Joanna Page is joining CRASSH as its new Director, taking over from Steven Connor at the beginning of October 2022. She is Professor of Latin American Studies at the Faculty of Modern and Medieval Languages and Linguistics, and Director of Studies in MML at Robinson College.
Q: Professor Page, congratulations on your appointment as the new Director of CRASSH, we look forward to welcoming you in October 2022. Can you tell us a little bit about yourself?
I have a wide range of academic and cultural interests, some of which are linked to the different countries I have lived and worked in. I spent several years in Asia before coming back to the UK to go to university, but I have ended up specialising in Latin American studies. I have a keen interest in the relationship between science and art/culture, and in the intersections between environmental and decolonial thought, both in Latin America and beyond. I have just started a new research project on the Paraná Delta, which is located just north of Buenos Aires in Argentina. It’s part of an extremely important wetlands area with a fascinating political and cultural history.
Q: What or who inspired you to go into academia?

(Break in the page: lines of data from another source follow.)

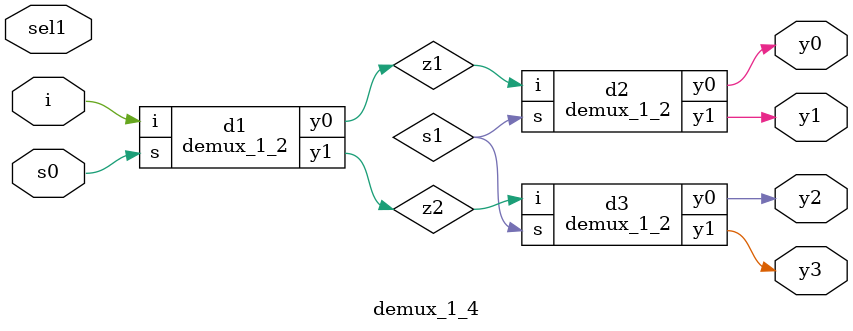
<source format=v>
module demux_1_2(
  input s,
  input i,
  output y0, y1);
  
  assign {y0,y1} = s?{1'b0,i}: {i,1'b0};
endmodule

module demux_1_4(
  input s0, sel1,
  input  i,
  output  y0, y1, y2, y3);
  
  wire z1,z2;
  
  demux_1_2 d1(s0, i, z1, z2);
  demux_1_2 d2(s1, z1, y0, y1);
  demux_1_2 d3(s1, z2, y2, y3);
endmodule

</source>
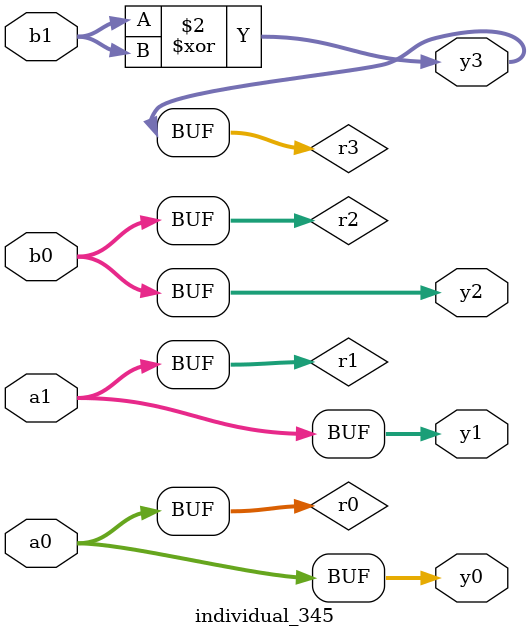
<source format=sv>
module individual_345(input logic [15:0] a1, input logic [15:0] a0, input logic [15:0] b1, input logic [15:0] b0, output logic [15:0] y3, output logic [15:0] y2, output logic [15:0] y1, output logic [15:0] y0);
logic [15:0] r0, r1, r2, r3; 
 always@(*) begin 
	 r0 = a0; r1 = a1; r2 = b0; r3 = b1; 
 	 r3  ^=  b1 ;
 	 y3 = r3; y2 = r2; y1 = r1; y0 = r0; 
end
endmodule
</source>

There was no particular plan at the beginning – I applied for an MPhil in Cambridge because I couldn’t find a job! But when I got here I thoroughly enjoyed being able to explore ideas independently and at a much deeper level than before. My supervisor Geoffrey Kantaris encouraged me to apply for a PhD, and I found his research and teaching very inspiring. I really saw for the first time how one could bring theory into a critical dialogue with very different cultural and political contexts.

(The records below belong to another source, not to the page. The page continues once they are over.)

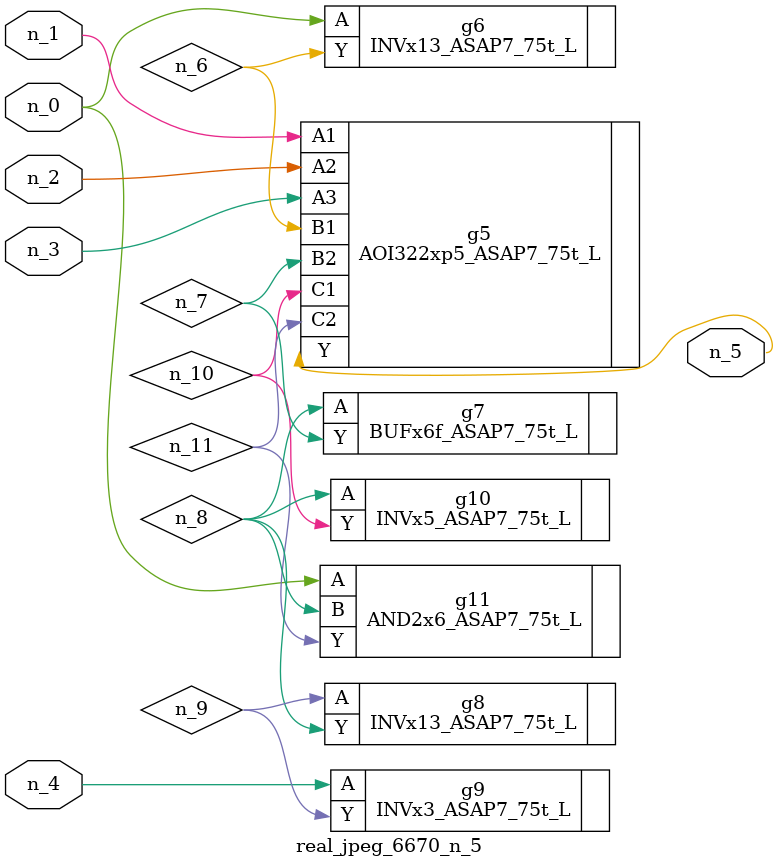
<source format=v>
module real_jpeg_6670_n_5 (n_4, n_0, n_1, n_2, n_3, n_5);

input n_4;
input n_0;
input n_1;
input n_2;
input n_3;

output n_5;

wire n_8;
wire n_11;
wire n_6;
wire n_7;
wire n_10;
wire n_9;

INVx13_ASAP7_75t_L g6 ( 
.A(n_0),
.Y(n_6)
);

AND2x6_ASAP7_75t_L g11 ( 
.A(n_0),
.B(n_8),
.Y(n_11)
);

AOI322xp5_ASAP7_75t_L g5 ( 
.A1(n_1),
.A2(n_2),
.A3(n_3),
.B1(n_6),
.B2(n_7),
.C1(n_10),
.C2(n_11),
.Y(n_5)
);

INVx3_ASAP7_75t_L g9 ( 
.A(n_4),
.Y(n_9)
);

BUFx6f_ASAP7_75t_L g7 ( 
.A(n_8),
.Y(n_7)
);

INVx5_ASAP7_75t_L g10 ( 
.A(n_8),
.Y(n_10)
);

INVx13_ASAP7_75t_L g8 ( 
.A(n_9),
.Y(n_8)
);


endmodule
</source>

Q: What drew you to CRASSH and what do you particularly look forward to in your new role?
CRASSH is immensely attractive to me as a hub for innovative and interdisciplinary research – I am looking forward to learning a lot over the next few years. Having spent most of my career based in the Centre of Latin American Studies at Cambridge, I know what a wonderful experience it is to be part of a vibrant, interdisciplinary research community that brings together a global network. I am also excited to be working with a team with such a fantastic reputation for supporting research, and to doing whatever I can to facilitate lots of interesting conversations and collaborations.
Q: Please describe CRASSH in 3 words.
Innovative, diverse, dynamic!
Q: Can you tell us something about you that we might find surprising?
I’m not sure if this counts as surprising, but I did start learning the double bass a few months ago, which is providing a nice set of challenges. And I’m about to start training as a (very part-time!) Ocean Conservationist with ORCA (a marine conservation charity).